Past studies have documented that most people who carry epinephrine autoinjectors cannot use them properly, but new work from the University of Texas suggests the problem may be significantly worse than anyone realized.
The researchers enrolled 102 adults and children from nearby allergy clinics and set out to determine whether increasing efforts to educate people about anaphylaxis prevention had left the average patient better prepared to use a personal autoinjector.
In previous studies, at least 22% of all participants had been able to use an autoinjector properly. In the Texas study, just 16% of all participants got everything right.
Those who got things wrong, moreover, tended to get them very wrong. More than half (56%) of all the participants who failed to demonstrate perfect technique made 3 or more errors — enough to effectively render their devices useless.
“Most patients,” the study authors wrote in Annals of Allergy, Asthma & Immunology, “would not have benefitted from self-administration of the potentially life-saving treatment if the need arose.”
The most common error, which was committed by 76% of the people who committed any errors, was failure to hold the autoinjector in place for at least 10 seconds after triggering it.
Other common errors were placing the wrong side of the device against the thigh and using insufficient force to trigger an injection.

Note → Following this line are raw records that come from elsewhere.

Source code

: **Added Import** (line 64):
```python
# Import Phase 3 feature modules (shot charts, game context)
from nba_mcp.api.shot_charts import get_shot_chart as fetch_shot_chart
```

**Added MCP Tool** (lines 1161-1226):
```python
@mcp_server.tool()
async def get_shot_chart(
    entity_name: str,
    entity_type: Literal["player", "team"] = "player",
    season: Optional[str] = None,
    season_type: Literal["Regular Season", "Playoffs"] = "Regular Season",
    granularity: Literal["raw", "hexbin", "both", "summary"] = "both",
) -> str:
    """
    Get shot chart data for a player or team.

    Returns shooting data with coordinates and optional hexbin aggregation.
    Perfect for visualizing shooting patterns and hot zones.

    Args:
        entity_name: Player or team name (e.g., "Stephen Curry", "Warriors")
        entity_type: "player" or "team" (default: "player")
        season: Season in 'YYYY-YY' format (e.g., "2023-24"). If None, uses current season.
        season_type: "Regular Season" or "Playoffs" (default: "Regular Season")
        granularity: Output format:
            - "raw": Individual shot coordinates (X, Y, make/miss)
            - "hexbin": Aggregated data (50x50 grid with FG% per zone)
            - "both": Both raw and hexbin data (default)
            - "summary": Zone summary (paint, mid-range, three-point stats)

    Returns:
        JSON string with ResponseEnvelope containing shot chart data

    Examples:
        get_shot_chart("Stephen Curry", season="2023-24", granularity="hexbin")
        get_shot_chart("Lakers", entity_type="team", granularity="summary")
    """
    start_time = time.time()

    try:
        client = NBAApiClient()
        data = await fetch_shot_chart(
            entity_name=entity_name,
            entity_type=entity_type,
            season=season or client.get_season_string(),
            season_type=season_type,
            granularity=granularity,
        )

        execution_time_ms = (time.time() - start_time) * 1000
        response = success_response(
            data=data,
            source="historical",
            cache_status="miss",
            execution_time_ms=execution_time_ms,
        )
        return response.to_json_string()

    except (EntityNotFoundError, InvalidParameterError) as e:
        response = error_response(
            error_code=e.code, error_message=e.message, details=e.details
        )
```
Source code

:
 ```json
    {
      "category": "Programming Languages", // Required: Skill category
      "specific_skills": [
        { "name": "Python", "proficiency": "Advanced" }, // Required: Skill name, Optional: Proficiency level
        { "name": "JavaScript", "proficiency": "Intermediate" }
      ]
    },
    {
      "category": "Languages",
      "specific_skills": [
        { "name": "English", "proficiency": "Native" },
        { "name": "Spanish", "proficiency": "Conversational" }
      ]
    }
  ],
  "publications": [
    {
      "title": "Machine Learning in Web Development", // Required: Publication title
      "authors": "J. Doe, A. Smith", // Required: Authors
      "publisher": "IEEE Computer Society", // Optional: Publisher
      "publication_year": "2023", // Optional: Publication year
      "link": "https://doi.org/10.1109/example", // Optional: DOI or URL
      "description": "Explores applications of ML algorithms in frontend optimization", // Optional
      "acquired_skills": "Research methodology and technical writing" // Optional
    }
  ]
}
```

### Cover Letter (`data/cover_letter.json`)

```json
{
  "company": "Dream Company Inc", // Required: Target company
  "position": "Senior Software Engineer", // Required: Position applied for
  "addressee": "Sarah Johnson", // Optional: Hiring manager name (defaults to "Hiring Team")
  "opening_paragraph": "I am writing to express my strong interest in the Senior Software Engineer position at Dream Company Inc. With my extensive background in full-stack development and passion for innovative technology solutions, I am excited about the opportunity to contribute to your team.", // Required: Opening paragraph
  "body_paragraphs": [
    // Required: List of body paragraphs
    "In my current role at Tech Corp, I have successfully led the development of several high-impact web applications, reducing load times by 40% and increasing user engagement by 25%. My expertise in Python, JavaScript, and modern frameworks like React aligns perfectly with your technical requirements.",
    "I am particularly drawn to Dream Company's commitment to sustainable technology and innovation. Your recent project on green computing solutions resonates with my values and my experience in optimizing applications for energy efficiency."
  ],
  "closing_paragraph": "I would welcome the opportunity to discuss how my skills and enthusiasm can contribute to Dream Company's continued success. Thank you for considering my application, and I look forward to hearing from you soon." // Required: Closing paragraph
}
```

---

More than 30% of all the patients failed to remove the caps from their autoinjectors before using them.
Analysis performed after the study revealed that some subgroups fared better than others.
Men, who notched 12 flawless demonstrations in 38 tries, performed better (p = .001) than women, who went 4 for 64. Whites (14 of 67) performed better (p = .05) than non-whites (2 of 35). And patients who had yet to celebrate their 40th birthday (10 of 40) performed better (p = .05) than their older counterparts (6 of 62).
Only 1 other factor was significantly associated with a patient’s likelihood of success: medical education. Doctors, nurses and EMTs performed better than the cohort as a whole (p = .03) but even they tended to make mistakes. Just 6 of 18 performed all 5 steps correctly.
Other factors the researchers considered, including general education and years spent carrying an autoinjector, predicted nothing about performance.
Even past use of an autoinjector during an episode of anaphylaxis was not associated with success. Just 2 of the 11 people who reported they had injected themselves in a previous emergency had learned the correct technique by the time they participated in the study.
The overall findings are particularly dispiriting considering that all of the patients were recruited from clinics that specialize in allergy and immunology. Past research has found that patients who receive their autoinjector prescriptions from specialists are significantly more likely to use them correctly than people who receive their prescriptions from emergency rooms or family doctors.
“It is clear,” the researchers wrote, “that there is room for improvement in ensuring that patients are able to correctly self-administer medications. Repeated verbal instruction and, perhaps even more effective, repeated visual education, including demonstration using trainer devices, are highly recommended. Novel methods of providing this repetitive training for patients are needed.”